Adams’s need for the motorized tricycle increased as her business expanded from 30 bags of aggregated soybean and maize per month in 2018 to 100 bags in 2022. To sustain this growth, Ms. Adams sought to acquire additional working capital to buy more produce, a motorized cargo tricycle of her own, and secure a reliable market to avoid glut.

In November 2023, Adams received support to expand her business from GAB Agric Limited, one of 13 Feed the Future Ghana Mobilizing Finance in Agriculture (MFA) COVID-19 Relief and Resilience Fund grantees. The support included a motorized cargo tricycle for each rural entrepreneur, like Adams, to transport produce to urban warehouses. The grantee also provided a working capital loan of $4,370 so that Adams could mobilize more grain from smallholder farmers in the area to supply GAB Agric’s customers.

At the peak of the harvesting season in December 2023, she was able to mobilize 400 bags of maize and 200 bags of soybean–six times her usual monthly total. This increased Adams’s pre-loan profit margin from $158.94 in November 2023 to $953.65 in December 2023, post-loan.

This is the largest quantity of grain I have ever mobilized in a month since I started my business in 2018. The cargo tricycle enables me to easily pick up produce at the farm gate, which has helped me expand my business and increase my income,” Adams explained.

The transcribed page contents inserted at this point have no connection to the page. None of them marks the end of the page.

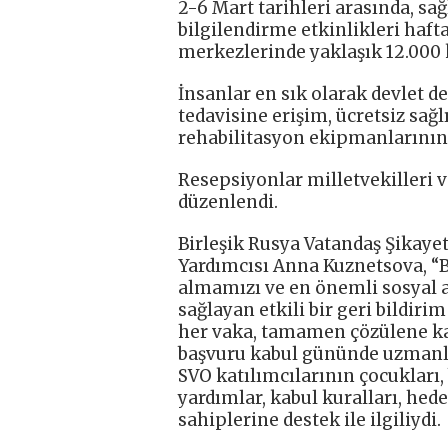
2-6 Mart tarihleri ​​arasında, 
bilgilendirme etkinlikleri haf
merkezlerinde yaklaşık 12.000 k
İnsanlar en sık olarak devlet de
tedavisine erişim, ücretsiz sağ
rehabilitasyon ekipmanlarının 
Resepsiyonlar milletvekilleri v
düzenlendi.
Birleşik Rusya Vatandaş Şikay
Yardımcısı Anna Kuznetsova, “Bu
almamızı ve en önemli sosyal 
sağlayan etkili bir geri bildiri
her vaka, tamamen çözülene kada
başvuru kabul gününde uzmanlar
SVO katılımcılarının çocukları,
yardımlar, kabul kuralları, hede
sahiplerine destek ile ilgiliydi.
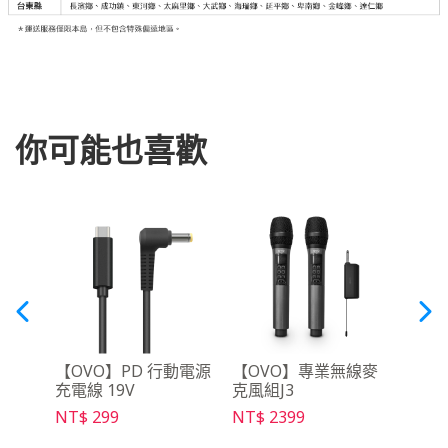
你可能也喜歡
3 便
【OVO】PD 行動電源
【OVO】專業無線麥
【O
充電線 19V
克風組J3
控器 
NT$ 299
NT$ 2399
NT$ 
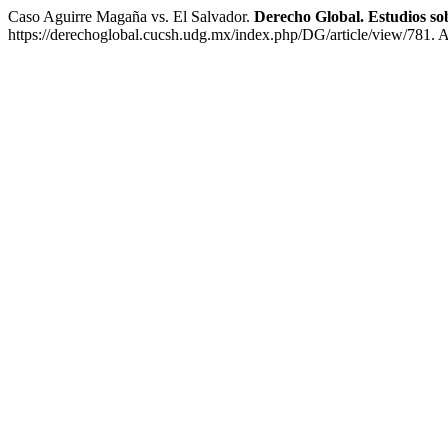
Caso Aguirre Magaña vs. El Salvador.
Derecho Global. Estudios so
https://derechoglobal.cucsh.udg.mx/index.php/DG/article/view/781. 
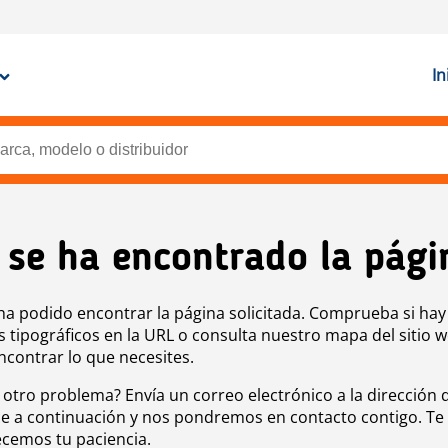
In
 se ha encontrado la pági
ha podido encontrar la página solicitada. Comprueba si hay
s tipográficos en la URL o consulta nuestro mapa del sitio 
ncontrar lo que necesites.
 otro problema? Envía un correo electrónico a la dirección 
e a continuación y nos pondremos en contacto contigo. Te
cemos tu paciencia.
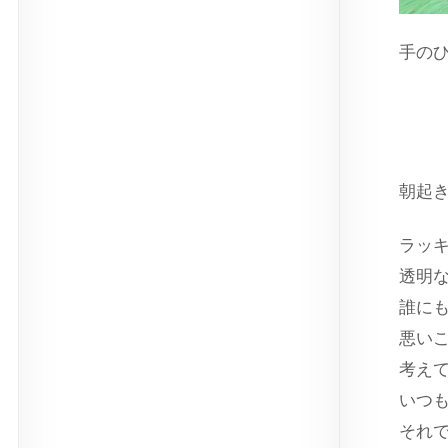
手の
ス
朝起
ラッ
透明
誰に
悪い
考え
いつ
それ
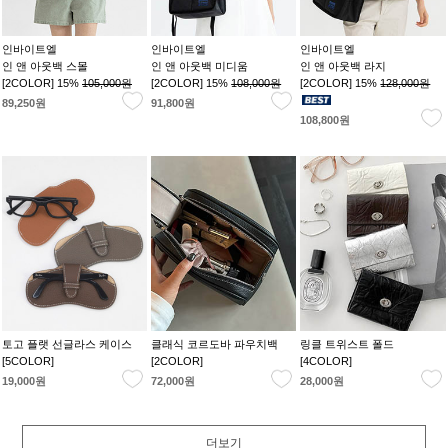
인바이트엘
인바이트엘
인바이트엘
인 앤 아웃백 스몰
인 앤 아웃백 미디움
인 앤 아웃백 라지
[2COLOR] 15%
105,000원
[2COLOR] 15%
108,000원
[2COLOR] 15%
128,000원
89,250원
91,800원
108,800원
토고 플랫 선글라스 케이스
클래식 코르도바 파우치백
링클 트위스트 폴드
[5COLOR]
[2COLOR]
[4COLOR]
19,000원
72,000원
28,000원
더보기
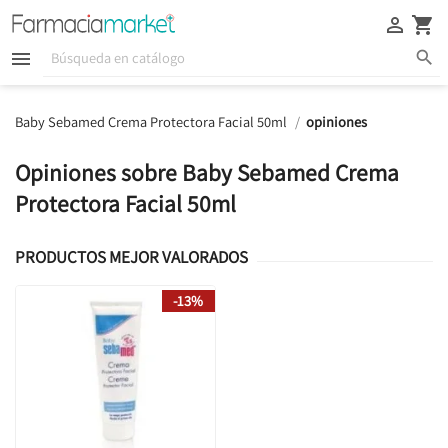





Baby Sebamed Crema Protectora Facial 50ml
opiniones
Opiniones sobre Baby Sebamed Crema
Protectora Facial 50ml
PRODUCTOS MEJOR VALORADOS
-13%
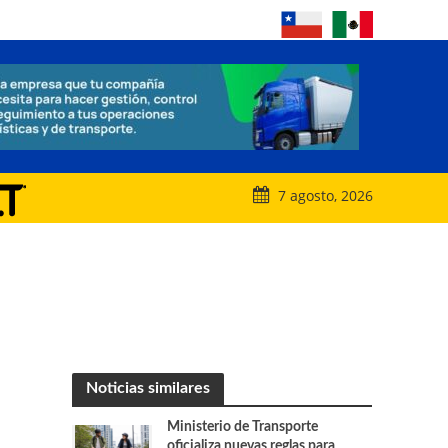
7 agosto, 2026
Noticias similares
Ministerio de Transporte
oficializa nuevas reglas para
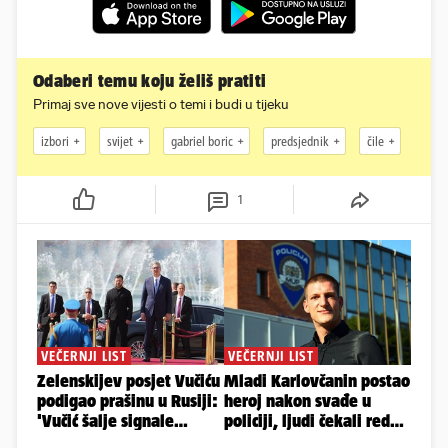
Odaberi temu koju želiš pratiti
Primaj sve nove vijesti o temi i budi u tijeku
izbori
svijet
gabriel boric
predsjednik
čile
1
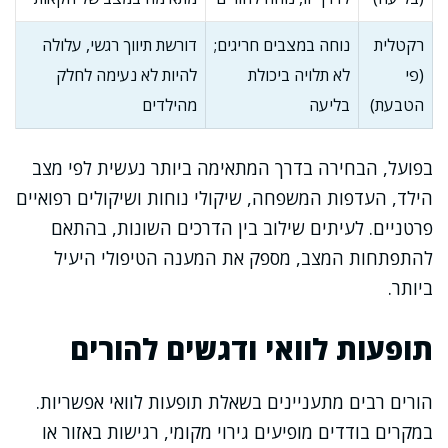
רקטלית
נוחה במצבים חריגים;
דורשת תיווך רגשי, עלולה
(פי
לא תלויה ביכולת
להיות לא נעימה לחלק
הטבעת)
בליעה
מהילדים
בפועל, הבחירה בדרך המתאימה ביותר נעשית לפי מצב
הילד, העדפות המשפחה, שיקולי נוחות ושיקולים רפואיים
פרטניים. לעיתים שילוב בין הדרכים השונות, בהתאם
להתפתחות המצב, מספק את המענה הטיפולי היעיל
ביותר.
תופעות לוואי ודגשים להורים
הורים רבים מתעניינים בשאלת תופעות לוואי אפשריות.
במקרים בודדים מופיעים גירוי מקומי, רגישות באזור או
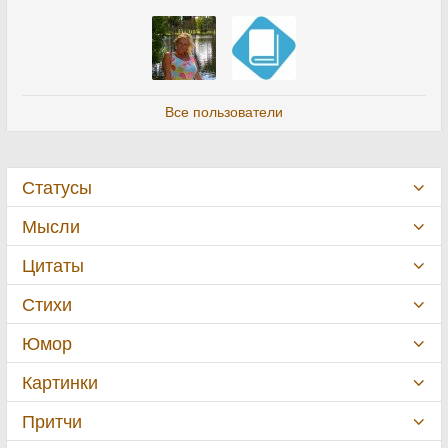
Все пользователи
Статусы
Мысли
Цитаты
Стихи
Юмор
Картинки
Притчи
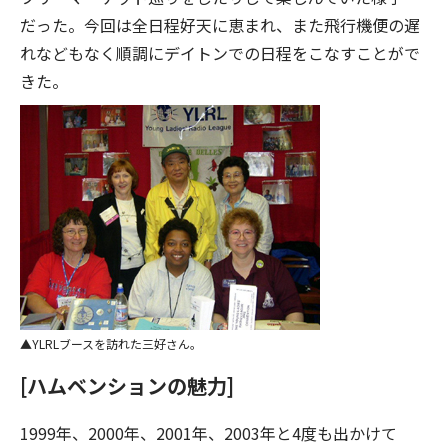
だった。今回は全日程好天に恵まれ、また飛行機便の遅
れなどもなく順調にデイトンでの日程をこなすことがで
きた。
YLRLブースを訪れた三好さん。
[ハムベンションの魅力]
1999年、2000年、2001年、2003年と4度も出かけて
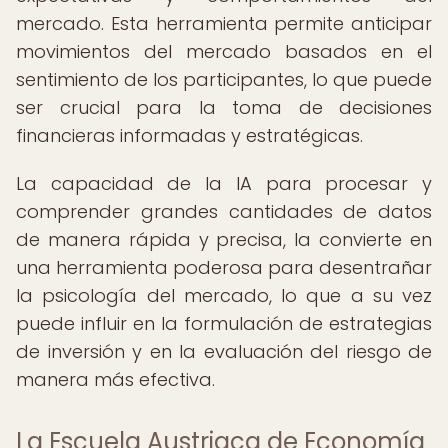
mercado. Esta herramienta permite anticipar
movimientos del mercado basados en el
sentimiento de los participantes, lo que puede
ser crucial para la toma de decisiones
financieras informadas y estratégicas.
La capacidad de la IA para procesar y
comprender grandes cantidades de datos
de manera rápida y precisa, la convierte en
una herramienta poderosa para desentrañar
la psicología del mercado, lo que a su vez
puede influir en la formulación de estrategias
de inversión y en la evaluación del riesgo de
manera más efectiva.
La Escuela Austriaca de Economía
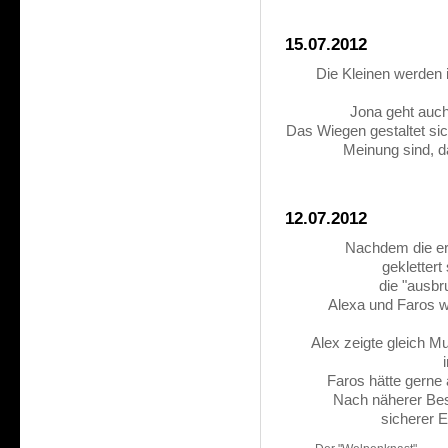
15.07.2012
Die Kleinen werden i
Jona geht auch 
Das Wiegen gestaltet sic
Meinung sind, da
12.07.2012
Nachdem die er
geklettert
die "ausb
Alexa und Faros w
Alex zeigte gleich Mu
Faros hätte gerne 
Nach näherer Bes
sicherer E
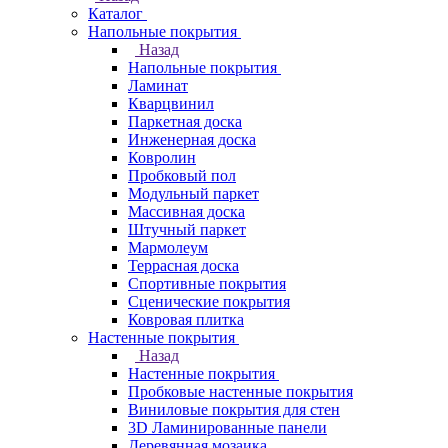
Каталог
Напольные покрытия
Назад
Напольные покрытия
Ламинат
Кварцвинил
Паркетная доска
Инженерная доска
Ковролин
Пробковый пол
Модульный паркет
Массивная доска
Штучный паркет
Мармолеум
Террасная доска
Спортивные покрытия
Сценические покрытия
Ковровая плитка
Настенные покрытия
Назад
Настенные покрытия
Пробковые настенные покрытия
Виниловые покрытия для стен
3D Ламинированные панели
Деревянная мозаика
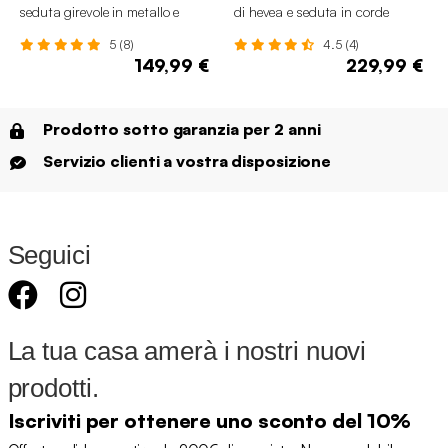
seduta girevole in metallo e
di hevea e seduta in corde
tessuto
5 (8)
4.5 (4)
149,99 €
229,99 €
Prodotto sotto garanzia per 2 anni
Servizio clienti a vostra disposizione
Seguici
La tua casa amerà i nostri nuovi
prodotti.
Iscriviti per ottenere uno sconto del 10%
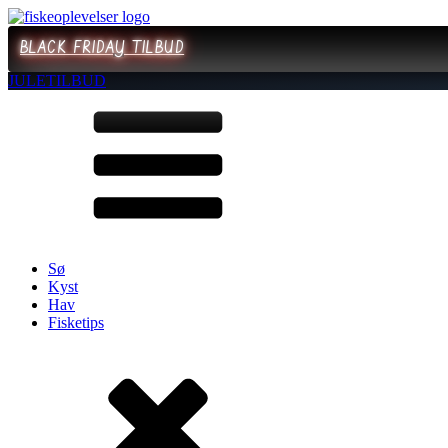
BLACK FRIDAY TILBUD
JULETILBUD
Sø
Kyst
Hav
Fisketips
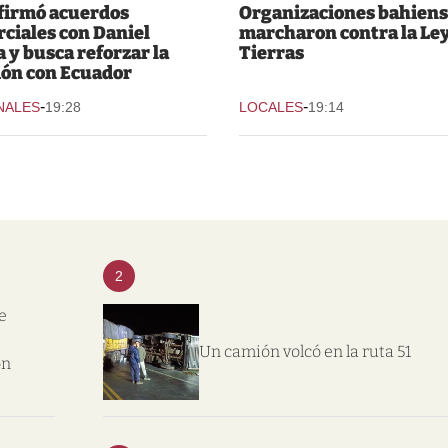
 firmó acuerdos
Organizaciones bahiens
ciales con Daniel
marcharon contra la Ley
 y busca reforzar la
Tierras
ión con Ecuador
-
-
NALES
19:28
LOCALES
19:14
2
e
Un camión volcó en la ruta 51
on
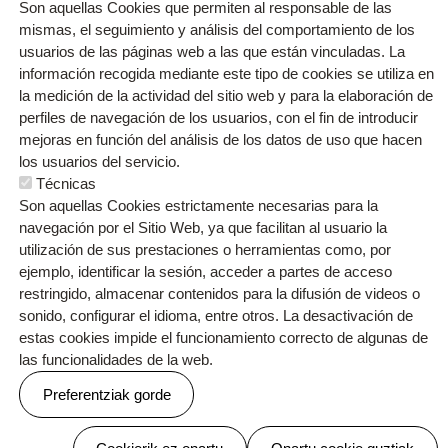
Son aquellas Cookies que permiten al responsable de las
mismas, el seguimiento y análisis del comportamiento de los
usuarios de las páginas web a las que están vinculadas. La
información recogida mediante este tipo de cookies se utiliza en
la medición de la actividad del sitio web y para la elaboración de
perfiles de navegación de los usuarios, con el fin de introducir
mejoras en función del análisis de los datos de uso que hacen
los usuarios del servicio.
Técnicas
Orri-oina
Contacto
Son aquellas Cookies estrictamente necesarias para la
Testu-legalak
Cookien politika
Pribatutasun politika
navegación por el Sitio Web, ya que facilitan al usuario la
utilización de sus prestaciones o herramientas como, por
ejemplo, identificar la sesión, acceder a partes de acceso
restringido, almacenar contenidos para la difusión de videos o
sonido, configurar el idioma, entre otros. La desactivación de
Webgune hau Ikastolen Elkarteak garatu du
estas cookies impide el funcionamiento correcto de algunas de
las funcionalidades de la web.
Preferentziak gorde
Baimenak ezeztatu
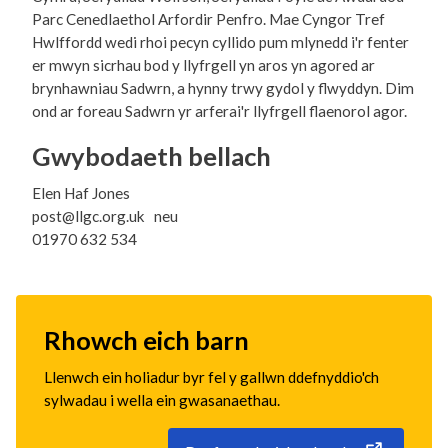
Parc Cenedlaethol Arfordir Penfro. Mae Cyngor Tref
Hwlffordd wedi rhoi pecyn cyllido pum mlynedd i'r fenter
er mwyn sicrhau bod y llyfrgell yn aros yn agored ar
brynhawniau Sadwrn, a hynny trwy gydol y flwyddyn. Dim
ond ar foreau Sadwrn yr arferai'r llyfrgell flaenorol agor.
Gwybodaeth bellach
Elen Haf Jones
post@llgc.org.uk neu
01970 632 534
Rhowch eich barn
Llenwch ein holiadur byr fel y gallwn ddefnyddio'ch
sylwadau i wella ein gwasanaethau.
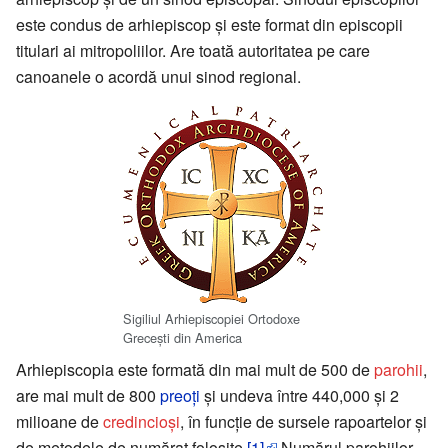
este condus de arhiepiscop şi este format din episcopii
titulari ai mitropoliilor. Are toată autoritatea pe care
canoanele o acordă unui sinod regional.
Sigiliul Arhiepiscopiei Ortodoxe
Greceşti din America
Arhiepiscopia este formată din mai mult de 500 de
parohii
,
are mai mult de 800
preoţi
şi undeva între 440,000 şi 2
milioane de
credincioşi
, în funcţie de sursele rapoartelor şi
de metodele de numărat folosite.
[1]
Numărul parohiilor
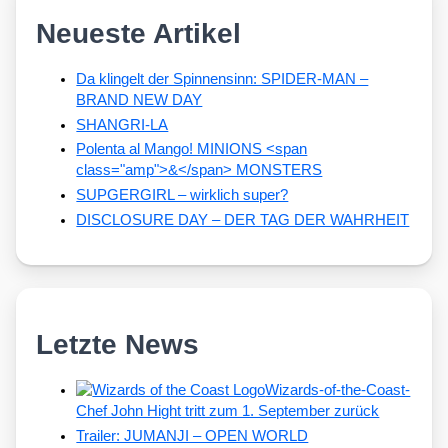
Neueste Artikel
Da klingelt der Spinnensinn: SPIDER-MAN –
BRAND NEW DAY
SHANGRI-LA
Polenta al Mango! MINIONS <span
class="amp">&</span> MONSTERS
SUPGERGIRL – wirklich super?
DISCLOSURE DAY – DER TAG DER WAHRHEIT
Letzte News
Wizards-of-the-Coast-
Chef John Hight tritt zum 1. September zurück
Trailer: JUMANJI – OPEN WORLD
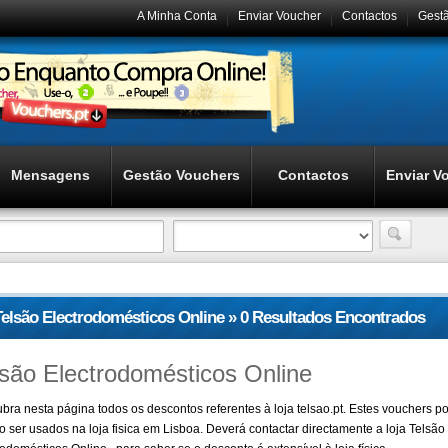
A Minha Conta
Enviar Voucher
Contactos
Gest
Mensagens
Gestão Vouchers
Contactos
Enviar V
Telsão Electrodomésticos Online » 0 Resultados Encontrados
lsão Electrodomésticos Online
bra nesta página todos os descontos referentes à loja telsao.pt. Estes vouchers 
o ser usados na loja fisica em Lisboa. Deverá contactar directamente a loja Telsão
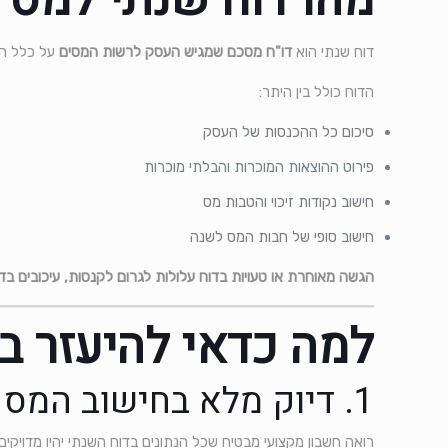
מהו דוח שנתי למס 
דוח שנתי הוא
דו"ח מסכם שמגיש העסק לרשות המסים
על כלל הה
הדוח כולל בין היתר:
סיכום כל ההכנסות של העסק
פירוט ההוצאות המוכרות והבלתי מוכרות
חישוב נקודות זיכוי והטבות מס
חישוב סופי של חבות המס לשנה
הגשה מאוחרת או טעויות בדוח עלולות לגרום לקנסות, עיכובים בדו
למה כדאי להיעזר ב
1. דיוק מלא בחישוב המס
רואה חשבון מקצועי מבטיח שכל הנתונים בדוח השנתי יהיו מדויקים,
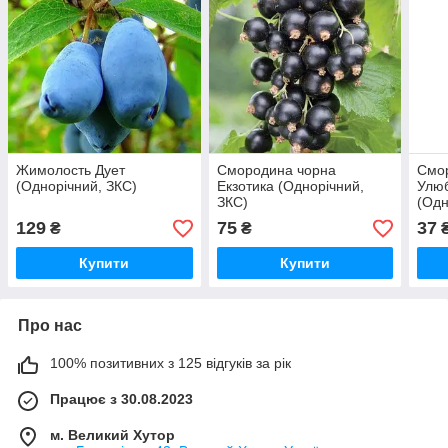
Жимолость Дует
Смородина чорна
Смо
(Однорічний, ЗКС)
Екзотика (Однорічний,
Улю
ЗКС)
(Одн
129
75
37
₴
₴
Купити
Купити
Про нас
100% позитивних з 125 відгуків за рік
Працює з 30.08.2023
м. Великий Хутор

Managing Director of GAB Agric, John Dimah, considers the support provided to the aggregator to be a success. “Ms. Adams is a trustworthy and committed agribusiness partner. She has managed the working capital loan well and we look forward to injecting more cash into her aggregation business in the coming season. When Adams expands her operations, GAB Agric gains access to a wider network of smallholder farmers who are better able to supply our customers,” he explained.